As artificial intelligence (AI) models become an integral part of everyday life, our interactions with them shift from purely functional exchanges to more relational experiences. For these experiences to be successful, artificial agents need to be able to detect and interpret social cues and interpersonal dynamics; both within and outside of their own human-agent relationships. In this paper, we explore whether AI models can accurately decode one of the arguably most important but complex social signals: romantic attraction. Specifically, we test whether Large Language Models can detect romantic attraction during brief getting-to-know-you interactions between humans.
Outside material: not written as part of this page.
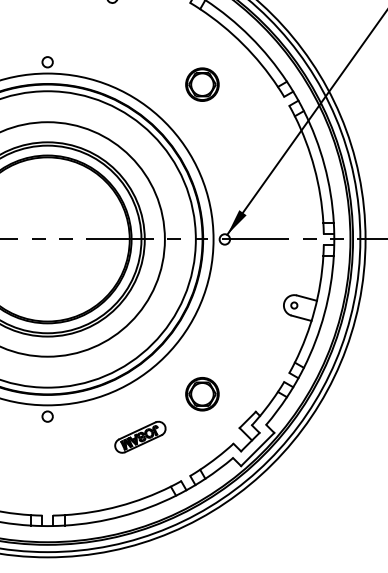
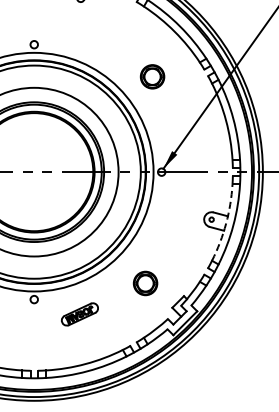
part: (202, 84) -> (152, 76), moved
arc: (314, 310) -> (226, 223), solid -> dashed
part: (139, 437) -> (79, 314), moved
Examining data from 964 speed dates, we show that ChatGPT can predict both objective and subjective indicators of speed dating success (r=0.12-0.23). Although predictive performance remains relatively low, ChatGPT's predictions of actual matching (i.e., the exchange of contact information) were not only on par with those of human judges but incremental to speed daters' own predictions. In addition, ChatGPT's judgments showed substantial overlap with those made by human observers (r=0.21-0.35), highlighting similarities in their representation of romantic attraction that are independent of accuracy. Our findings also offer insights into how ChatGPT arrives at its predictions and the mistakes it makes. Specifically, we use a Brunswik lens approach to identify the linguistic and conversational cues utilized by ChatGPT (and human judges) vis-a-vis those that are predictive of actual matching.